Wang Changsheng menatap Wang Tianhu dan berkata, “Bagaimana denganmu? Kau suka Xiaofeng, apa kau tidak tahu?”
Wang Tianhu menggelengkan kepalanya dan berkata dengan serius, “Cucuku bekerja di kantor pemerintah, jadi aku tidak bisa mengawasi Xiaofeng setiap hari. Lamaranku sebelumnya gagal, jadi keluargaku yang mengatur pernikahan untukku. Aku baru menikah, jadi bagaimana mungkin aku berani mengganggu Xiaofeng?”
Saat itu, Wang Qiuxian masuk bersama seorang pria paruh baya berwajah bopeng. Pria paruh baya itu berwajah seperti kuda, bermata sipit, dan wajahnya yang bopeng membuatnya tampak jorok.
Wang Changsheng menatap pria paruh baya itu dan mengerutkan kening, lalu bertanya, “Apakah Anda Li Ermazi? Apakah Anda ada hubungannya dengan hilangnya Xiaofeng?”

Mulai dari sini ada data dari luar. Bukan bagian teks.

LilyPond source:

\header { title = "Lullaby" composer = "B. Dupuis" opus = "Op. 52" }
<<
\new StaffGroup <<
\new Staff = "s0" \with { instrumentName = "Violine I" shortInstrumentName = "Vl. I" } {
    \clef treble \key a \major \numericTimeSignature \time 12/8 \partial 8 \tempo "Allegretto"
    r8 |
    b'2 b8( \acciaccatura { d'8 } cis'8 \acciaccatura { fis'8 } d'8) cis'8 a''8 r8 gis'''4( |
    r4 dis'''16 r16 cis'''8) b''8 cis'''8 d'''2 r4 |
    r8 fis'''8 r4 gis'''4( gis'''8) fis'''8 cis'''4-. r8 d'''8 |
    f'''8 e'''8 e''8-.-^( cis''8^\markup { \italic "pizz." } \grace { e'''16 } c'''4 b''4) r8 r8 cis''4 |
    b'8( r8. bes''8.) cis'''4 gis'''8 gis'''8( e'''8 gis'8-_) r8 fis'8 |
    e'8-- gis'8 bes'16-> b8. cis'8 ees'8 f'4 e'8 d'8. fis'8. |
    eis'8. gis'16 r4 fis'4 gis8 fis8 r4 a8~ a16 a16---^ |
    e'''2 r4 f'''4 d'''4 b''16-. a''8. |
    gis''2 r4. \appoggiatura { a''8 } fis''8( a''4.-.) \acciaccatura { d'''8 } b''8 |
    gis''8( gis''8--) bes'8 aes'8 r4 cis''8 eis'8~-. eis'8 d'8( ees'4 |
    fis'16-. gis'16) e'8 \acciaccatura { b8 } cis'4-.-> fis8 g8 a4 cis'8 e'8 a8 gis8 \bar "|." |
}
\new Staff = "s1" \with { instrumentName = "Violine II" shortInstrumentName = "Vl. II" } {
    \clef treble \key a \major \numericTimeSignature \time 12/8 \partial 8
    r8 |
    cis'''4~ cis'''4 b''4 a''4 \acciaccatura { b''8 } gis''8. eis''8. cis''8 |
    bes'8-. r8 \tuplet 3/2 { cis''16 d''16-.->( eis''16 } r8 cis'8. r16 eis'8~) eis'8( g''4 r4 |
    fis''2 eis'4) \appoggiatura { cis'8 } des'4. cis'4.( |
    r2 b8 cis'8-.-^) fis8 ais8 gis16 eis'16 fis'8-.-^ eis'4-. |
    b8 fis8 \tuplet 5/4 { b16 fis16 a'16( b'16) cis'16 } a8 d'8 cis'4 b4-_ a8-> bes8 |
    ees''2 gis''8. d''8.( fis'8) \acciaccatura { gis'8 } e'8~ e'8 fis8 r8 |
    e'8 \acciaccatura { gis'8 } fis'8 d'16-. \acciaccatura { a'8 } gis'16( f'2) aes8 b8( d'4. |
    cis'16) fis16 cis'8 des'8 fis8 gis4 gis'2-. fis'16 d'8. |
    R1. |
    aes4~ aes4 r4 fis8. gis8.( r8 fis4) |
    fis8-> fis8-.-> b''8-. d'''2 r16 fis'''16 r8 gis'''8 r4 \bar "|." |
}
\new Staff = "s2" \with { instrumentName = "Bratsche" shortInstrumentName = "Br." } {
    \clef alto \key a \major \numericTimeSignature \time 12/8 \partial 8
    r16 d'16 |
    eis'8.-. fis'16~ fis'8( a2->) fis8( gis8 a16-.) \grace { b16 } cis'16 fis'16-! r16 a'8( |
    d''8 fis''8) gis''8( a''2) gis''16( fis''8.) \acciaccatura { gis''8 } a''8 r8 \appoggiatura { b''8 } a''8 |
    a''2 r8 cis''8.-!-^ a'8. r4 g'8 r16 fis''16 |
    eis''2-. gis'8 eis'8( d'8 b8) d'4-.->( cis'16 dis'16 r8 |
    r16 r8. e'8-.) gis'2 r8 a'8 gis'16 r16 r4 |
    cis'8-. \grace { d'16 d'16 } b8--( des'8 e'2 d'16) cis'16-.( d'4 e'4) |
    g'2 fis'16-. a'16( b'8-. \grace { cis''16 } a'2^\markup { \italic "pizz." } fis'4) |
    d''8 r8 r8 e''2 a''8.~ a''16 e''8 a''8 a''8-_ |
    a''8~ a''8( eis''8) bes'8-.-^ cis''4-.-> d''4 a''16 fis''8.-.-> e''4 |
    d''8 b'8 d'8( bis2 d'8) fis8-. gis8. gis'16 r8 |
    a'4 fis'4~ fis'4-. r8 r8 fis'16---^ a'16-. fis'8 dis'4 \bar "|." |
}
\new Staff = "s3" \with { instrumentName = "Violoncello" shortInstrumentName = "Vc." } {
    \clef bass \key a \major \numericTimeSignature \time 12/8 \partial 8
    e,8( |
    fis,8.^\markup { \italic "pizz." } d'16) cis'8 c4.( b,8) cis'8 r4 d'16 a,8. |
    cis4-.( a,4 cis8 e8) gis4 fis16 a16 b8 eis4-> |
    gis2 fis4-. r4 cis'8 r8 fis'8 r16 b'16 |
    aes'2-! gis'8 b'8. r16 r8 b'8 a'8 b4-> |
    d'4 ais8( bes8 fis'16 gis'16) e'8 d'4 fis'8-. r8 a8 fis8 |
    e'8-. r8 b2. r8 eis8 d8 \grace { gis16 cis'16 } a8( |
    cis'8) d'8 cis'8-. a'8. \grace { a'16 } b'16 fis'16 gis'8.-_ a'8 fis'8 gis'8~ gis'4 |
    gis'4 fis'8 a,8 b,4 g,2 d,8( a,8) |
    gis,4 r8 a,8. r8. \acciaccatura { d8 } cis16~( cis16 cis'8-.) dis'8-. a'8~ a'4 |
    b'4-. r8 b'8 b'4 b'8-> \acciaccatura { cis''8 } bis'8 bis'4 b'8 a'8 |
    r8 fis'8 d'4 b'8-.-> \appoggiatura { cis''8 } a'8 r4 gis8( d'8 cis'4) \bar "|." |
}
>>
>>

“Pria gemuk berkulit hitam itu sudah bertanya berkali-kali, kenapa kau masih bertanya? Aku selalu bilang itu bukan urusanku. Aku mengintipnya saat mandi, tapi kepergiannya tidak ada hubungannya denganku.” Li Ermazi menyeringai, memperlihatkan deretan gigi kuning yang membuat orang-orang merasa jijik.
“Li Ermazi, tutup mulutmu. Orang di depanmu adalah paman kesembilanku,” Wang Qiuxian mengerutkan kening dan memarahinya dengan blak-blakan.
“Paman buyutmu bukan paman buyutku, apa hubungannya denganku?” Li Ermazi membantah.
Wajah Wang Tianhu berubah dingin, dan dia berkata dengan muram: “Li Ermazi, kusarankan kau tutup mulut. Apa pun yang ditanyakan paman buyutmu, jawablah dengan jujur. Kalau kau mau dipenjara, katakan saja.”
Setelah mendengar ini, Li Ermazi berkata dengan enggan: “Silakan tanya apa pun yang kau mau! Aku janji akan menjawab dengan jujur.”